[Source passage]
>>>

Georgia Institute of Technology
PC photos

Windows Active Directory

crumb trail: Home >> OIT >> Active Directory
Production Design Pilot Information Georgia Tech Links Other Resources

Georgia Tech Active Directory Design

April 25, 2002

 

On this page:

Existing Infrastructure at Georgia Tech

University of Texas - Single forest, single domain

University of Michigan - Single forest, multiple domains

University of Stanford - Single forest, multiple domains

Proposed Design for GA Tech: Move to an Empty Root with a Single Account Domain

Kerberos Authentication


Existing Infrastructure at Georgia Tech

Existing Infrastructure at Georgia Tech diagram

All user accounts are in a single OU.

Departmental OU’s will be created to delegate administration of workstations, servers and printers.

Top


University of Texas - Single forest, single domain

University of Texas -single forest, single domain diagram

Single forest, single domain.

All user accounts are in a single OU.

Departmental OU’s will be created to delegate administration of workstations, servers and printers.

Top


University of Michigan - Single forest, multiple domains

Design of the University of Michigan Windows 2000 Forest diagram

Single forest, multiple domains.

All SSO accounts are in a dedicated, centrally managed OU in the root domain.

The creation of sub domains is carefully monitored and managed.

Top


University of Stanford - Single forest, multiple domains

University of Stanford -single forest, multiple domains diagram

Single forest, multiple domains.

All Single Sign On (SSO) accounts are in the win.stanford.edu domain, synchronized with Kerberos realm.

Sub domains are populated primarily with resources (workstations, servers). User accounts in these domains do not have single sign on with Kerberos realm.

<<<

[Data for review]
>>>

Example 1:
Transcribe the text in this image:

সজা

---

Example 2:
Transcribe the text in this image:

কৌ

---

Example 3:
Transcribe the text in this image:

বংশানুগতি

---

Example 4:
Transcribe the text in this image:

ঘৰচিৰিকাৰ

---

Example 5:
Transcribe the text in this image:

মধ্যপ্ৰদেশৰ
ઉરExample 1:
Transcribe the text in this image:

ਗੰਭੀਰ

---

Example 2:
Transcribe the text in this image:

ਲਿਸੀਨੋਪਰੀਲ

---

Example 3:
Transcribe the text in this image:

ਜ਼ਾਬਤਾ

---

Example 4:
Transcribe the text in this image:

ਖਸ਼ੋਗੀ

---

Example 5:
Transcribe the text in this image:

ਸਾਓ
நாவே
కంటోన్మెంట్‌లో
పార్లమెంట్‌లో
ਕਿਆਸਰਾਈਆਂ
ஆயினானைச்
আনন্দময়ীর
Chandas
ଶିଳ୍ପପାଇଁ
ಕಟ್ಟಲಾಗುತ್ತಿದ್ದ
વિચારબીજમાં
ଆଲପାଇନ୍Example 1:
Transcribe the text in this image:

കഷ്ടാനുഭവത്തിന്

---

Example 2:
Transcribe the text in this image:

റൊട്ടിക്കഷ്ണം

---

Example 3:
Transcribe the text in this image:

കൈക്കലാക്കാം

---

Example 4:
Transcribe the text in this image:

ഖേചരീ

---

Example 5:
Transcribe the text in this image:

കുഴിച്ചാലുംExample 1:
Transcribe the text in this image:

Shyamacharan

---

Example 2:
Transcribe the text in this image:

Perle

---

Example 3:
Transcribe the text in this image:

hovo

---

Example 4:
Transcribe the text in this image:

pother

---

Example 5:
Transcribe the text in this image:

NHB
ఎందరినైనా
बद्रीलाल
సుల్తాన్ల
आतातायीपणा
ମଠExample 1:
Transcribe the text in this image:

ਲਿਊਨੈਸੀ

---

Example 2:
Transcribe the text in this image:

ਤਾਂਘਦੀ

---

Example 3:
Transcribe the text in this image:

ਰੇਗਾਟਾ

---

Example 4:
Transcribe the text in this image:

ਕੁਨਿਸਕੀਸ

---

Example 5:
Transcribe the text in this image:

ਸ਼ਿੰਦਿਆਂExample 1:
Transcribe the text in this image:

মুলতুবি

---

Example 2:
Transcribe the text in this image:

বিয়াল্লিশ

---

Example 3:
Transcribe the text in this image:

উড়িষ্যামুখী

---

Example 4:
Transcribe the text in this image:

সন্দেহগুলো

<<<

[The problem] Continue the Georgia Tech Active Directory design page from the point where it stops.

[Exercise answer]
Top


Proposed Design for GA Tech: Move to an Empty Root with a Single Account Domain

Proposed design for GA Tech: Move to an Empty Root with a Single Account Domain diagram

Empty root follows best practice of:

  • Establishing a clear separation between the forest level administrative groups and the account domain administrators.
  • Providing flexibility in the event of future reorganizations and optional integration scenarios.

Single Account Domain simplifies:

  • Trust relationship with the Prism Kerberos realm for SSO from a trusted forest.
  • Account synchronization with Data Warehouse/LDAP.GATech.EDU.
  • DNS is simplified: AD.GATech.EDU and ACCT.GATech.EDU will be delegated from the GATech.EDU domain (GATech.EDU is the core GA Tech DNS server).

Best Practices for when to create a new domain:

  • WAN links cannot handle the inter-site replication traffic; therefore the Active Directory database needs to be partitioned into smaller pieces.
  • Password length and restrictions, such as complexity and history, are enforced on all users and are domain-wide; therefore, all participants in the domain must agree on these parameters.
  • Trust relationships to external domains need to be established through NT 4-style, one way trusts. A group requiring such a trust may require a separate domain if the larger enterprise does not wish to take part in the trust.

Issues with Multiple Domains:

  • Requires more hardware: each domain would require a minimum of two domain controllers in addition to application servers.
  • Replication becomes complex since each domain controller maintains a copy of the Global Catalog.
  • DNS becomes more complicated.
  • Moving users between domains is more complex than moving them between OU’s.

If additional domains are needed it is recommended procedures be established to control their establishment, and specify items such as minimum hardware requirements and placement of domain controllers.

Top


Kerberos Authentication

Challenge: Demonstrate the viability of a Single Sign On solution for GA Tech that allows users to access Unix and Windows resources after being authenticated by the PRISM Kerberos realm.

Setup: A new test AD forest was created called ADtest.GATech.EDU. The domain controller and the workstation were configured to use the foreign Kerberos realm for authentication. A one way trust was established with ADTest.GATech.EDU trusting PRISM.GATech.EDU. Name mappings were created in AD that mapped the AD user account to the PRISM account.

Issue: After the user account was authenticated by the PRISM realm, the user was unable to logon to the local workstation.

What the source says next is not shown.